Consigne
Extrayez sans rien modifier, du texte sur les crédits carbone volontaires, le passage allant de « ÉTUDE LXXXVI – » jusqu'à « à l’échelle mondiale. ».

Texte du document
>>>
NATURE JURIDIQUE DES CRÉDITS CARBONE VOLONTAIRES

ÉTUDE LXXXVI – Nature juridique des crédits carbone volontaires

Le concept de crédit carbone a été introduit dans le Protocole de Kyoto de 1997 dans le but de réduire les émissions de gaz à effet de serre (GES) dans l’atmosphère. Depuis cette date, un certain nombre de traités internationaux et de lois nationales ont introduit des règlements connexes visant à lutter contre le réchauffement climatique. Une référence particulière est faite à l’Accord de Paris de 2015, qui prévoit le commerce du carbone comme un moyen essentiel de réduire les émissions de carbone à l’échelle mondiale.

Des instruments tels que le Protocole de Kyoto et l’Accord de Paris ont encouragé le développement d’un marché international pour la création et l’échange de certificats carbone. Parallèlement au développement des marchés contraignants du carbone, la demande de crédits carbone de la part d’entités qui ne sont pas tenues de participer obligatoirement aux marchés du carbone a également augmenté. Les crédits carbone volontaires (“CCV”) représentent une certification indiquant que le détenteur, directement ou indirectement, a réduit ou éliminé de l’atmosphère l’équivalent d’une tonne métrique de dioxyde de carbone conformément aux règles et exigences applicables. Les CCV sont généralement constitués en dehors de tout cadre réglementaire ou de conformité et sont généralement choisis par les parties prenantes concernées comme moyen de compenser leurs émissions et les aider à atteindre leurs objectifs de zéro émission nette.
<<<
Extraits du matériel
>>>
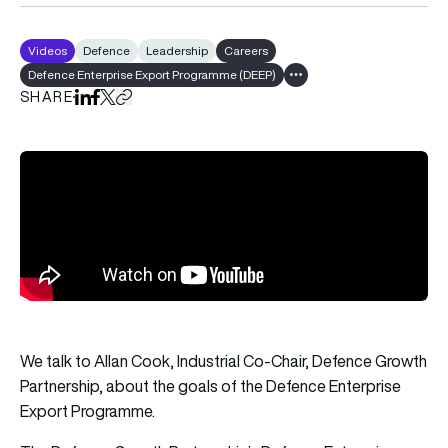
Videos
Defence
Leadership
Careers
Defence Enterprise Export Programme (DEEP)
Show all tags
SHARE
Share on LinkedIn
Share on Facebook
Share on X
Copy URL to clipboard
We talk to Allan Cook, Industrial Co-Chair, Defence Growth
Partnership, about the goals of the Defence Enterprise
Export Programme.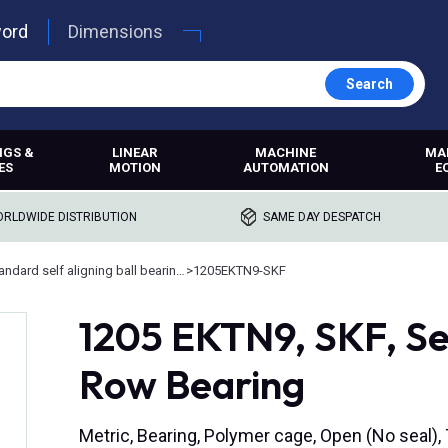
word
Dimensions
Search
NGS &
LINEAR
MACHINE
MA
ES
MOTION
AUTOMATION
E
RLDWIDE DISTRIBUTION
SAME DAY DESPATCH
Standard self aligning ball bearings
>
1205EKTN9-SKF
1205 EKTN9, SKF, Se
Row Bearing
Metric, Bearing, Polymer cage, Open (No seal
<<<
Résultat obtenu
ÉTUDE LXXXVI – Nature juridique des crédits carbone volontaires

Le concept de crédit carbone a été introduit dans le Protocole de Kyoto de 1997 dans le but de réduire les émissions de gaz à effet de serre (GES) dans l’atmosphère. Depuis cette date, un certain nombre de traités internationaux et de lois nationales ont introduit des règlements connexes visant à lutter contre le réchauffement climatique. Une référence particulière est faite à l’Accord de Paris de 2015, qui prévoit le commerce du carbone comme un moyen essentiel de réduire les émissions de carbone à l’échelle mondiale.